Friday, February 16, 2007

No disk

Yesterday I went to Digitalstar and purchased a 4GB USB thumbdrive for $69.

My first impression of my new flash drive was that it is slow. I guess I was assuming normal disk speeds, or something akin to it, give or take; it's solid state baby! In practice the file transfer speed to the thumbdrive is about a 10th that of the hard disk speed. This is bearing in mind that the USB2 interface speed is something like 12MBps, as compared to the hard disk's PATA speed of 100MBps.
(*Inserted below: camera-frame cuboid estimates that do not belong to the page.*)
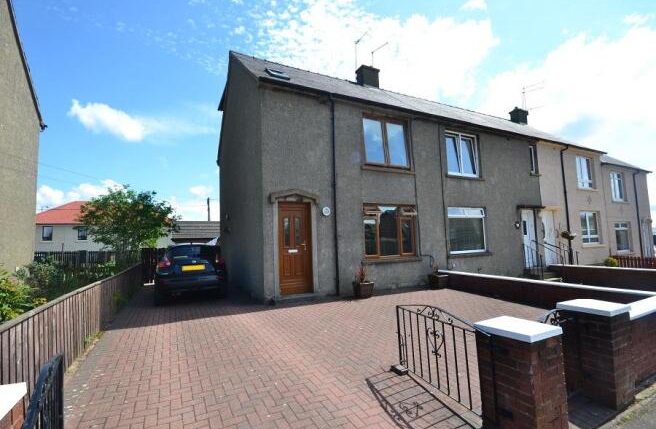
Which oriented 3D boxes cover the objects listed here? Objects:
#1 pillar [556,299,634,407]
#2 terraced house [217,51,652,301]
[{"bbox_3d":[2.725,1.367,2.779,0.410,0.910,0.410,0,-3,-28],"label":"pillar"},{"bbox_3d":[7.780,-2.089,16.499,26.000,9.600,8.700,0,-3,-28],"label":"terraced house"}]

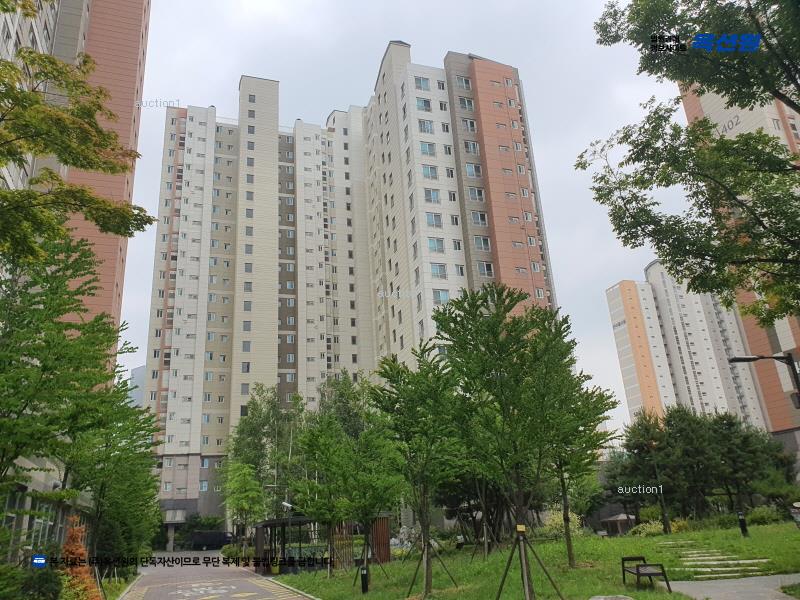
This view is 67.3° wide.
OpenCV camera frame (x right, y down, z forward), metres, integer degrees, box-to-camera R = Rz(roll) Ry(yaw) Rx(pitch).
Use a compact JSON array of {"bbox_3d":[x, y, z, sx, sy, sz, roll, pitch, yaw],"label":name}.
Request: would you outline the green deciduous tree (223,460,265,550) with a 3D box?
[{"bbox_3d":[-11.603,15.446,44.677,3.100,6.860,3.100,-4,-20,0],"label":"green deciduous tree"}]

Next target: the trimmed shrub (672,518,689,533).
[{"bbox_3d":[12.956,10.442,27.829,0.900,0.600,0.850,-4,-20,0],"label":"trimmed shrub"}]

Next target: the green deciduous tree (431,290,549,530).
[{"bbox_3d":[2.418,3.023,13.729,2.900,7.090,2.900,-4,-20,0],"label":"green deciduous tree"}]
When using the thumbdrive for transferring backup files to another PC, the result is about the same as using a 100Mbps network connection (pickup@~1MBps, putdown@~10MBps, compared to a copy speed@~5MBps) and definitely nothing mind blowing.

Also yesterday, I installed Ubuntu Linux on the thumbdrive, removed applications that I do not use (OpenOffice and others), and applied all the updates. Today finished installing other bits, like VLC, Skype, Audacity, Avidemux, Abiword, Gnumeric, and Flash. Seems to be working fine. The speed of the desktop is about the same; some things seem slower and some seem quicker, but nothing jaw dropping.
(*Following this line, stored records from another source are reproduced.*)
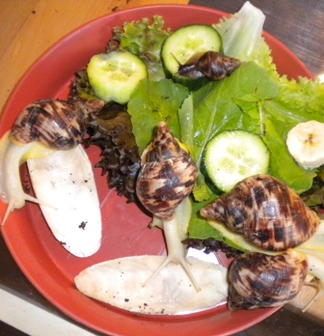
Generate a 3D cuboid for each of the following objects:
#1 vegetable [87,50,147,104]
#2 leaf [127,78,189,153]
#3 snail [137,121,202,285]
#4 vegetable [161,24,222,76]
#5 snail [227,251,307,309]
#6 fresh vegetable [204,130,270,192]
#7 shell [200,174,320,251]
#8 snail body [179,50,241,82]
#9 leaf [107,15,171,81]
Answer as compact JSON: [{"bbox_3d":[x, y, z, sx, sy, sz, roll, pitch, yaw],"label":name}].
[{"bbox_3d":[-0.035,-0.071,0.415,0.045,0.015,0.045,0,61,-5],"label":"vegetable"},{"bbox_3d":[-0.004,-0.040,0.409,0.045,0.014,0.056,0,76,0],"label":"leaf"},{"bbox_3d":[0.005,0.028,0.389,0.045,0.042,0.118,-3,76,-1],"label":"snail"},{"bbox_3d":[0.023,-0.092,0.417,0.046,0.017,0.046,0,75,-2],"label":"vegetable"},{"bbox_3d":[0.074,0.078,0.369,0.059,0.041,0.043,-24,77,-6],"label":"snail"},{"bbox_3d":[0.055,-0.005,0.392,0.046,0.012,0.046,0,77,-4],"label":"fresh vegetable"},{"bbox_3d":[0.069,0.032,0.376,0.082,0.043,0.048,7,76,2],"label":"shell"},{"bbox_3d":[0.034,-0.076,0.397,0.046,0.019,0.020,-7,76,-2],"label":"snail body"},{"bbox_3d":[-0.019,-0.096,0.425,0.050,0.020,0.053,0,76,0],"label":"leaf"}]

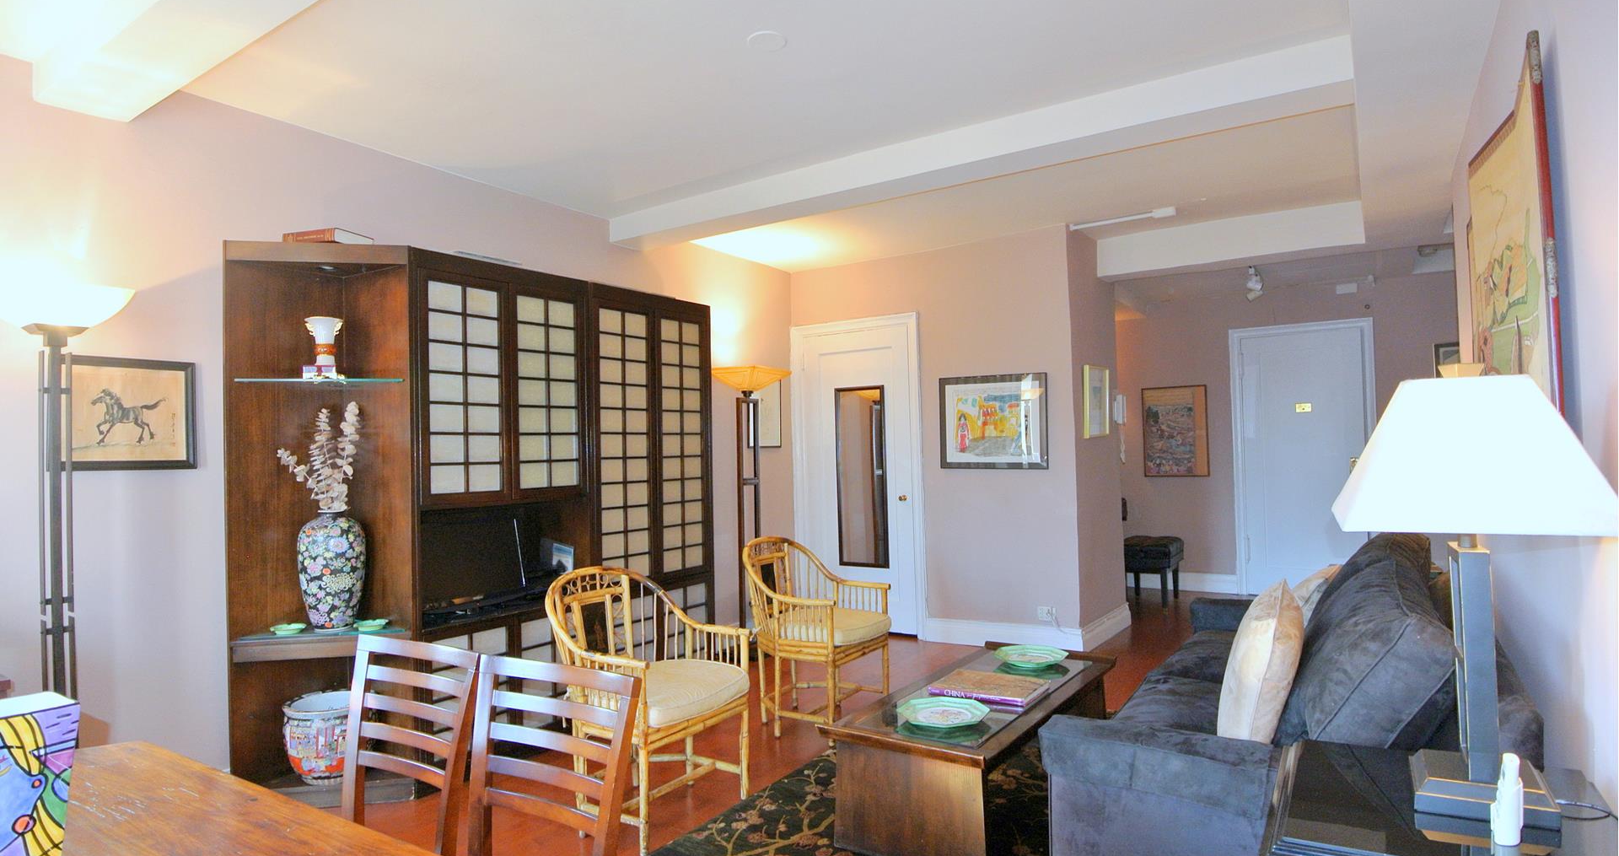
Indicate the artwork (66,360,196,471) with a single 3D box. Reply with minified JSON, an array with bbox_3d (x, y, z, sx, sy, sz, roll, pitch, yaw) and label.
[{"bbox_3d":[-2.229,-0.044,2.651,0.025,0.366,0.389,-3,-2,33],"label":"artwork"}]

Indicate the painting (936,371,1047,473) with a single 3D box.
[{"bbox_3d":[1.161,-0.035,5.160,0.701,0.594,0.025,-3,-2,33],"label":"painting"}]

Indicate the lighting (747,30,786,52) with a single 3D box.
[{"bbox_3d":[-0.137,-1.245,2.614,0.127,0.024,0.127,-1,-1,0],"label":"lighting"}]

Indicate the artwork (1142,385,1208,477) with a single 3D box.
[{"bbox_3d":[3.108,0.031,6.894,0.511,0.764,0.029,-2,-1,35],"label":"artwork"}]

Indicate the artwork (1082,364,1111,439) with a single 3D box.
[{"bbox_3d":[1.914,-0.166,5.375,0.028,0.471,0.607,-3,-2,33],"label":"artwork"}]

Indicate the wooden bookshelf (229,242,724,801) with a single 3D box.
[{"bbox_3d":[-1.305,0.365,3.700,0.409,2.078,2.201,-3,-2,33],"label":"wooden bookshelf"}]

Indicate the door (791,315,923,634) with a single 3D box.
[{"bbox_3d":[0.298,0.331,5.677,1.049,2.162,0.092,-2,-1,35],"label":"door"}]

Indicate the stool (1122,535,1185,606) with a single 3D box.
[{"bbox_3d":[2.660,1.109,6.314,0.399,0.497,0.595,-3,-2,33],"label":"stool"}]

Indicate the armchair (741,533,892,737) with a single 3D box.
[{"bbox_3d":[0.027,0.948,3.784,0.588,0.837,0.538,-3,-2,35],"label":"armchair"}]

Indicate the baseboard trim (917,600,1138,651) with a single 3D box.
[{"bbox_3d":[1.517,1.303,5.557,1.015,0.164,1.087,-2,-1,35],"label":"baseboard trim"}]

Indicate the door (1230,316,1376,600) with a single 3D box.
[{"bbox_3d":[3.875,0.268,6.364,0.963,2.167,0.092,-2,-1,35],"label":"door"}]

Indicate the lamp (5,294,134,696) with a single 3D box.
[{"bbox_3d":[-2.141,0.497,2.300,0.352,1.801,0.352,-2,-1,35],"label":"lamp"}]

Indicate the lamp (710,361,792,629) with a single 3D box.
[{"bbox_3d":[-0.367,0.522,5.157,0.376,1.788,0.376,-2,-1,35],"label":"lamp"}]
A diskless PC running Ubuntu is no longer a pipe dream. I will be more convinced when I see it work in the longer term. And, Yes, I am concerned about the write wearing of the flash memory, so am running without a swap file (sudo swapoff -a), which I can get away with having 512MB of RAM albeit in 2 hot memory modules but that's another issue.

Now if I could only make it run fanless and not heat up the way it does. The warm and toasty spots are, RAM (I have 2x256 modules that I am not paying good money to replace with a single module even if it would probably be more power efficient), cardbus WIFI, and of course the relatively large CPU and heatsink assembly. There is just no way to underclock my 1.5GHz Celeron because the BIOS does not present the option.

[Revision 20070219]
I figured out how to disable swap from mounting during Ubuntu startup.
  1. open Terminal
  2. sudo gedit /etc/fstab
  3. go to line that has the word swap and put # in front of it
  4. save and reboot


EDF2099 said...

"No child shall be living without a 4 gigabyte USB thumb drive by 2010" - Bob "Technocrat" Newman

Your quite the technology evangelist.

Bob said...

Adjusting for Moore's Law (redoubling every 24 months), by 2010 the said drive is expected to be 12GB. However, I believe that solid state memory is redoubling every 12 months, which will put our said drive at 32Gb. And this is still if all else stays the same and no significant developments happen.